> Problem statement
One range is to be output from the listing below, exactly as written: the line with "Accommodation: 3 nights" to the line with "Cold weather clothing", both kept.

> Data for analysis
★ ★ ★ ★ ★

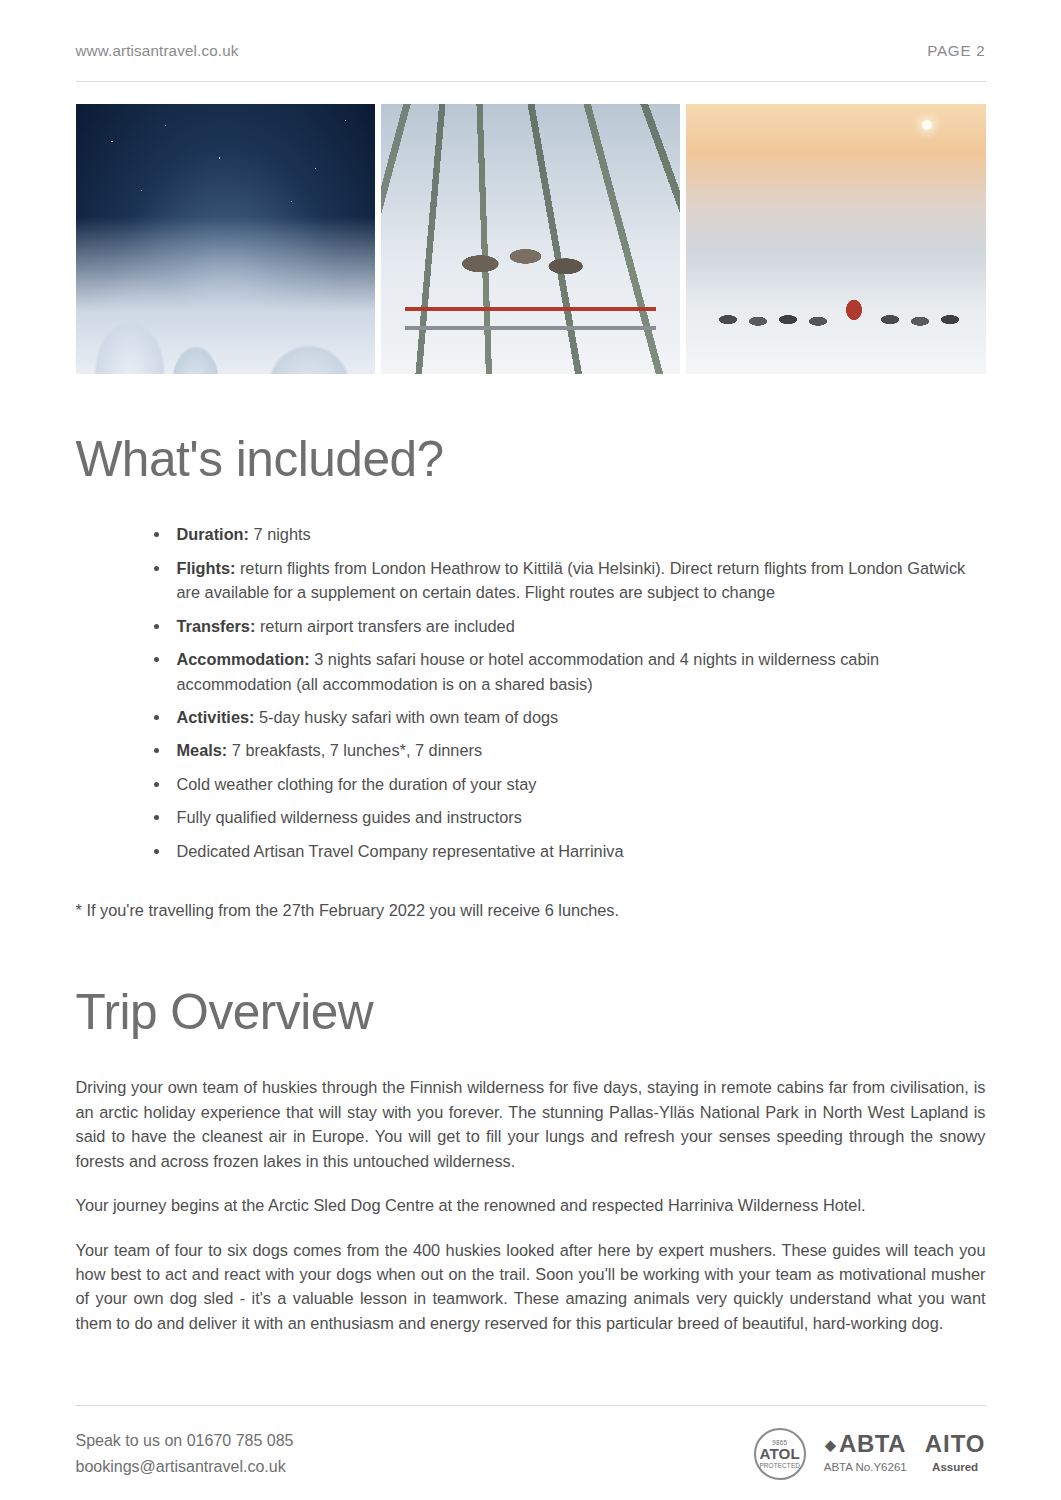www.artisantravel.co.uk
PAGE 2
What's included?
Duration: 7 nights
Flights: return flights from London Heathrow to Kittilä (via Helsinki). Direct return flights from London Gatwick are available for a supplement on certain dates. Flight routes are subject to change
Transfers: return airport transfers are included
Accommodation: 3 nights safari house or hotel accommodation and 4 nights in wilderness cabin accommodation (all accommodation is on a shared basis)
Activities: 5-day husky safari with own team of dogs
Meals: 7 breakfasts, 7 lunches*, 7 dinners
Cold weather clothing for the duration of your stay
Fully qualified wilderness guides and instructors
Dedicated Artisan Travel Company representative at Harriniva
* If you're travelling from the 27th February 2022 you will receive 6 lunches.
Trip Overview
Driving your own team of huskies through the Finnish wilderness for five days, staying in remote cabins far from civilisation, is an arctic holiday experience that will stay with you forever. The stunning Pallas-Ylläs National Park in North West Lapland is said to have the cleanest air in Europe. You will get to fill your lungs and refresh your senses speeding through the snowy forests and across frozen lakes in this untouched wilderness.
Your journey begins at the Arctic Sled Dog Centre at the renowned and respected Harriniva Wilderness Hotel.
Your team of four to six dogs comes from the 400 huskies looked after here by expert mushers. These guides will teach you how best to act and react with your dogs when out on the trail. Soon you'll be working with your team as motivational musher of your own dog sled - it's a valuable lesson in teamwork. These amazing animals very quickly understand what you want them to do and deliver it with an enthusiasm and energy reserved for this particular breed of beautiful, hard-working dog.
Speak to us on 01670 785 085
bookings@artisantravel.co.uk
9865 ATOL PROTECTED
ABTA
ABTA No.Y6261
AITO
Assured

★ ★ ★ ★ ★

> Task answer
Accommodation: 3 nights safari house or hotel accommodation and 4 nights in wilderness cabin accommodation (all accommodation is on a shared basis)
Activities: 5-day husky safari with own team of dogs
Meals: 7 breakfasts, 7 lunches*, 7 dinners
Cold weather clothing for the duration of your stay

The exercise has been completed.